* Instructions for the task
Copy out the data below word for word, from the very first line down to and including the line that contains "The answer is 7:16".

* Data records
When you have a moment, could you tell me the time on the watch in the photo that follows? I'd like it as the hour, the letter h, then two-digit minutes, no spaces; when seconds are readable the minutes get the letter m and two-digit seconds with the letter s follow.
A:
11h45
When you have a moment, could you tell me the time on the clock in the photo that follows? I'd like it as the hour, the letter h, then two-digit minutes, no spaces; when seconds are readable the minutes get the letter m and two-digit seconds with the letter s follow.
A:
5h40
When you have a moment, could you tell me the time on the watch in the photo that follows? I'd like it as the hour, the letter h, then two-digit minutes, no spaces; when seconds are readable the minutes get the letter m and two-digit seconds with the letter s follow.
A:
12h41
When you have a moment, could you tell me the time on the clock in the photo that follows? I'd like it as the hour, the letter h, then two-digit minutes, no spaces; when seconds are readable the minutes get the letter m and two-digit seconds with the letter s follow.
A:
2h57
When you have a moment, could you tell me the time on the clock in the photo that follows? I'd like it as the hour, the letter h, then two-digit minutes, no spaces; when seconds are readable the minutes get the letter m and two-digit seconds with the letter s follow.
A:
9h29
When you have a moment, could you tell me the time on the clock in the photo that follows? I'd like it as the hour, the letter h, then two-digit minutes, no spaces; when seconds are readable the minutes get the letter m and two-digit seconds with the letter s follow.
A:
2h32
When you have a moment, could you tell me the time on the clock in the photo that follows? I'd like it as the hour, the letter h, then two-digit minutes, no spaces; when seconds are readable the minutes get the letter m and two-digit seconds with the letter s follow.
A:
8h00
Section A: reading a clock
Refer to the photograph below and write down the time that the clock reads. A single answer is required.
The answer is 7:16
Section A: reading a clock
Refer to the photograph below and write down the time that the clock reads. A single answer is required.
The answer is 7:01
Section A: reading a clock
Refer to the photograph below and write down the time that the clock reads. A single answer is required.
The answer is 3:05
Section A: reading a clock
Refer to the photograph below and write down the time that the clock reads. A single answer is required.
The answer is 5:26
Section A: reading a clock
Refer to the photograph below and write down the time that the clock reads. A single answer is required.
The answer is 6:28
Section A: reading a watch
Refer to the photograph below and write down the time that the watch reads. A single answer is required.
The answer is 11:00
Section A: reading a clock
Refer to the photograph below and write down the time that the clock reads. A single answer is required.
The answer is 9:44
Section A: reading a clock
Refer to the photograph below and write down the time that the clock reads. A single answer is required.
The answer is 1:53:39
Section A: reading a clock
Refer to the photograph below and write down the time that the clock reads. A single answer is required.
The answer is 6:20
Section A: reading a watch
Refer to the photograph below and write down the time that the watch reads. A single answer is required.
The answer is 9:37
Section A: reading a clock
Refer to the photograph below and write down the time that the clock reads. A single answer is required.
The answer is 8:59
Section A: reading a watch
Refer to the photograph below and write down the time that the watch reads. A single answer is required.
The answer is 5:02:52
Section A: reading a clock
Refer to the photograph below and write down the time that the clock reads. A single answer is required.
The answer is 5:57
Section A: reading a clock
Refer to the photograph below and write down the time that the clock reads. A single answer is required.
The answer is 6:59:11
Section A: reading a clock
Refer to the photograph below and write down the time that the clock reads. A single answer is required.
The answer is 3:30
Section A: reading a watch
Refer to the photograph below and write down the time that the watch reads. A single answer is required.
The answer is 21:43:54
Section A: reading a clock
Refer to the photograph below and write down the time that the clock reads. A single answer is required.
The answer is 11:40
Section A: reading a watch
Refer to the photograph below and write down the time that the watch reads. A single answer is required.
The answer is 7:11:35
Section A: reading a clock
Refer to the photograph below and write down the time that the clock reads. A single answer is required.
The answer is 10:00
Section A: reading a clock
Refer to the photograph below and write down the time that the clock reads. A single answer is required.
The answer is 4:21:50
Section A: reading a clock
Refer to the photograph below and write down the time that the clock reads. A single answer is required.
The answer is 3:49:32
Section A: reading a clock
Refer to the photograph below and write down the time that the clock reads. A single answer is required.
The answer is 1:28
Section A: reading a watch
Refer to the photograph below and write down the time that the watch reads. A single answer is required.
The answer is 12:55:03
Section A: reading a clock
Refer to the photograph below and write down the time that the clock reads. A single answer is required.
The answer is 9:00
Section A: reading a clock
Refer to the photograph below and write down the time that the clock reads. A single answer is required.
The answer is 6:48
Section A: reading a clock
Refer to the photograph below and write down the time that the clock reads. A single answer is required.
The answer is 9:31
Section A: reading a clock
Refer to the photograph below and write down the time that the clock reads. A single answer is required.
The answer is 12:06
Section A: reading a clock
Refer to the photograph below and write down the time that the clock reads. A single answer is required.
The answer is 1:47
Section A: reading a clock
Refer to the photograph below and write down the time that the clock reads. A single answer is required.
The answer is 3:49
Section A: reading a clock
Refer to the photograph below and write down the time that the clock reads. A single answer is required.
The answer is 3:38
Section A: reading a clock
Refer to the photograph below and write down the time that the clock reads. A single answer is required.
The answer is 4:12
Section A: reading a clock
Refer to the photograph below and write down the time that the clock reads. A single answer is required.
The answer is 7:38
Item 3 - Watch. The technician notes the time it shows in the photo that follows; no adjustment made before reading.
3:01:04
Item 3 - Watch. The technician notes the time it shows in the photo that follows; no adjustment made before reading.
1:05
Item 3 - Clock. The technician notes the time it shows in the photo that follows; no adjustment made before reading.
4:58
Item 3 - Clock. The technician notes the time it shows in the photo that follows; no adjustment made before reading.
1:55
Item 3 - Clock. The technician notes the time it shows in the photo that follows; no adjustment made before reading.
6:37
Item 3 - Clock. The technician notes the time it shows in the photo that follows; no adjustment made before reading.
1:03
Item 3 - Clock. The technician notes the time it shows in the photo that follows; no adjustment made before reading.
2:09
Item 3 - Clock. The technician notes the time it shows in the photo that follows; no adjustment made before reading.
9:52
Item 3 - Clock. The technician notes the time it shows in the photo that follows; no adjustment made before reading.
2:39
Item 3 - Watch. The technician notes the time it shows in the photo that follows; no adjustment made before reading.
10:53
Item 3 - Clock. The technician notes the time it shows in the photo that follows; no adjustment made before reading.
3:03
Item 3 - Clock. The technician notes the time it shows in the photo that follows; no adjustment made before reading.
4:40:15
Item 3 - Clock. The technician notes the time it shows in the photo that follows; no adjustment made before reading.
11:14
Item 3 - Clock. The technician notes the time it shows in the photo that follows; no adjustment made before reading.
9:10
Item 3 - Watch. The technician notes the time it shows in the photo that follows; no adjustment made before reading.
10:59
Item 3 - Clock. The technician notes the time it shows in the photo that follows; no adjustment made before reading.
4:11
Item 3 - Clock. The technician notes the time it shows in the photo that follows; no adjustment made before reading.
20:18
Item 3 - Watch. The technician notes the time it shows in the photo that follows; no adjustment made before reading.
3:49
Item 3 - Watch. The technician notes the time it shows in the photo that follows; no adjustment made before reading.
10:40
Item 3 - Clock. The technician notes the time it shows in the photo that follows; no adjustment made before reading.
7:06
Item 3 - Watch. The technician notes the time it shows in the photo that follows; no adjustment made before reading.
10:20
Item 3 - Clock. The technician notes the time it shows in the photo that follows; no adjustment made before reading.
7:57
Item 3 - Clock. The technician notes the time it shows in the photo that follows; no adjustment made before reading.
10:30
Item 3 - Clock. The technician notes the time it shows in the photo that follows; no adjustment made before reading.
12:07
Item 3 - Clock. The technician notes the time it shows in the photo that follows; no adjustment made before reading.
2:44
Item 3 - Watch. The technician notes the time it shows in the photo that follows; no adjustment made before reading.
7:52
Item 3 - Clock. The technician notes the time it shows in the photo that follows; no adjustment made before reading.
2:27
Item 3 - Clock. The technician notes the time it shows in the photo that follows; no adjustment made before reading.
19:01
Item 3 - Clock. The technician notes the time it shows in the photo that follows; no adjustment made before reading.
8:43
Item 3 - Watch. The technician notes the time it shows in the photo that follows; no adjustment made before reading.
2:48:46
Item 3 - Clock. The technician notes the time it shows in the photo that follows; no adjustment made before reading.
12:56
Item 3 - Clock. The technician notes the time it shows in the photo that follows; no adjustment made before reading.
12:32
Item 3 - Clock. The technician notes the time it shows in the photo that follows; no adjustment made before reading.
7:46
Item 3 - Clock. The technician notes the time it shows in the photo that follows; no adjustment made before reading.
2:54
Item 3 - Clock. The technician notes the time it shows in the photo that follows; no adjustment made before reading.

* In response
When you have a moment, could you tell me the time on the watch in the photo that follows? I'd like it as the hour, the letter h, then two-digit minutes, no spaces; when seconds are readable the minutes get the letter m and two-digit seconds with the letter s follow.
A:
11h45
When you have a moment, could you tell me the time on the clock in the photo that follows? I'd like it as the hour, the letter h, then two-digit minutes, no spaces; when seconds are readable the minutes get the letter m and two-digit seconds with the letter s follow.
A:
5h40
When you have a moment, could you tell me the time on the watch in the photo that follows? I'd like it as the hour, the letter h, then two-digit minutes, no spaces; when seconds are readable the minutes get the letter m and two-digit seconds with the letter s follow.
A:
12h41
When you have a moment, could you tell me the time on the clock in the photo that follows? I'd like it as the hour, the letter h, then two-digit minutes, no spaces; when seconds are readable the minutes get the letter m and two-digit seconds with the letter s follow.
A:
2h57
When you have a moment, could you tell me the time on the clock in the photo that follows? I'd like it as the hour, the letter h, then two-digit minutes, no spaces; when seconds are readable the minutes get the letter m and two-digit seconds with the letter s follow.
A:
9h29
When you have a moment, could you tell me the time on the clock in the photo that follows? I'd like it as the hour, the letter h, then two-digit minutes, no spaces; when seconds are readable the minutes get the letter m and two-digit seconds with the letter s follow.
A:
2h32
When you have a moment, could you tell me the time on the clock in the photo that follows? I'd like it as the hour, the letter h, then two-digit minutes, no spaces; when seconds are readable the minutes get the letter m and two-digit seconds with the letter s follow.
A:
8h00
Section A: reading a clock
Refer to the photograph below and write down the time that the clock reads. A single answer is required.
The answer is 7:16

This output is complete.